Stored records
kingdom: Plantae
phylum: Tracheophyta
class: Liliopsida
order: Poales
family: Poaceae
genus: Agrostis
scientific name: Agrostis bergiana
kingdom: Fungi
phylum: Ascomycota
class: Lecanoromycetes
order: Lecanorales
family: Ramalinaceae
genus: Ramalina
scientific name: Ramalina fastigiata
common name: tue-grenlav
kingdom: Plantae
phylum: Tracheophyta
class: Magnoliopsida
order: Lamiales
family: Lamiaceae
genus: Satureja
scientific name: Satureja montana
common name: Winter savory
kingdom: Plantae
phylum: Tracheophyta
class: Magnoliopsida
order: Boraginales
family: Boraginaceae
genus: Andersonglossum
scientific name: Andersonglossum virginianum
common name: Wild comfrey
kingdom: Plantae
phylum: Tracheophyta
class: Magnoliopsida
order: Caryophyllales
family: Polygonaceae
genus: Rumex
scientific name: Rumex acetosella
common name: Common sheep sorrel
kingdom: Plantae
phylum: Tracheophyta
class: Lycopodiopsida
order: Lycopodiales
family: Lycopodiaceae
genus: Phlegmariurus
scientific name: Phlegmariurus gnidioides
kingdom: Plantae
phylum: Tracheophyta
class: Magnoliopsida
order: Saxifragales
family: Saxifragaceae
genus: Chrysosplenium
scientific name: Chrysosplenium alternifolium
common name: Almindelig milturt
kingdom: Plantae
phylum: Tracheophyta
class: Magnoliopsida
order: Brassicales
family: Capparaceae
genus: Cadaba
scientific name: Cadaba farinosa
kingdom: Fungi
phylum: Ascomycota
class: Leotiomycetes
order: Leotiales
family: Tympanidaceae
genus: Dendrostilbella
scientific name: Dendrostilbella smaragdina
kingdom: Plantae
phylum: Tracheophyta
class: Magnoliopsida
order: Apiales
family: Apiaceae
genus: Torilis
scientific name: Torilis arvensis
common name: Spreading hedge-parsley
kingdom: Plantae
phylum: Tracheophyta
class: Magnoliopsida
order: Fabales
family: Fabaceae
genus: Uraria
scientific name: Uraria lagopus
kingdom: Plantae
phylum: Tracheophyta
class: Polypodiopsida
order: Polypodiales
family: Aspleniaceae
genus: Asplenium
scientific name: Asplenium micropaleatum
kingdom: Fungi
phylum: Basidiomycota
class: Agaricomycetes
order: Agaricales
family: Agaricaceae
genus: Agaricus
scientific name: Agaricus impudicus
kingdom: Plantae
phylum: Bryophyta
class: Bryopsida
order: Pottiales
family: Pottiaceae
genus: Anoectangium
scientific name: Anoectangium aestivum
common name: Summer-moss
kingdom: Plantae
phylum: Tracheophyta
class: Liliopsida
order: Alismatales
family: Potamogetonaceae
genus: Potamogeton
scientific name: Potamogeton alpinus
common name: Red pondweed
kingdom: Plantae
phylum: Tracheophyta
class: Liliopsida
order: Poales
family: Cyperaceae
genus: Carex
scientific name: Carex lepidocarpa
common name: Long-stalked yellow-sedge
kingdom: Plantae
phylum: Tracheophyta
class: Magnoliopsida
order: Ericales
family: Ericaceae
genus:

▶ **What you need to do**
Rewrite the lines from the one containing "class: Lecanoromycetes" up to and including the one containing "genus: Phlegmariurus", changing "common name" to "vernacular name" and leaving everything else the same. Give only those lines.

▶ **Finished answer**
class: Lecanoromycetes
order: Lecanorales
family: Ramalinaceae
genus: Ramalina
scientific name: Ramalina fastigiata
vernacular name: tue-grenlav
kingdom: Plantae
phylum: Tracheophyta
class: Magnoliopsida
order: Lamiales
family: Lamiaceae
genus: Satureja
scientific name: Satureja montana
vernacular name: Winter savory
kingdom: Plantae
phylum: Tracheophyta
class: Magnoliopsida
order: Boraginales
family: Boraginaceae
genus: Andersonglossum
scientific name: Andersonglossum virginianum
vernacular name: Wild comfrey
kingdom: Plantae
phylum: Tracheophyta
class: Magnoliopsida
order: Caryophyllales
family: Polygonaceae
genus: Rumex
scientific name: Rumex acetosella
vernacular name: Common sheep sorrel
kingdom: Plantae
phylum: Tracheophyta
class: Lycopodiopsida
order: Lycopodiales
family: Lycopodiaceae
genus: Phlegmariurus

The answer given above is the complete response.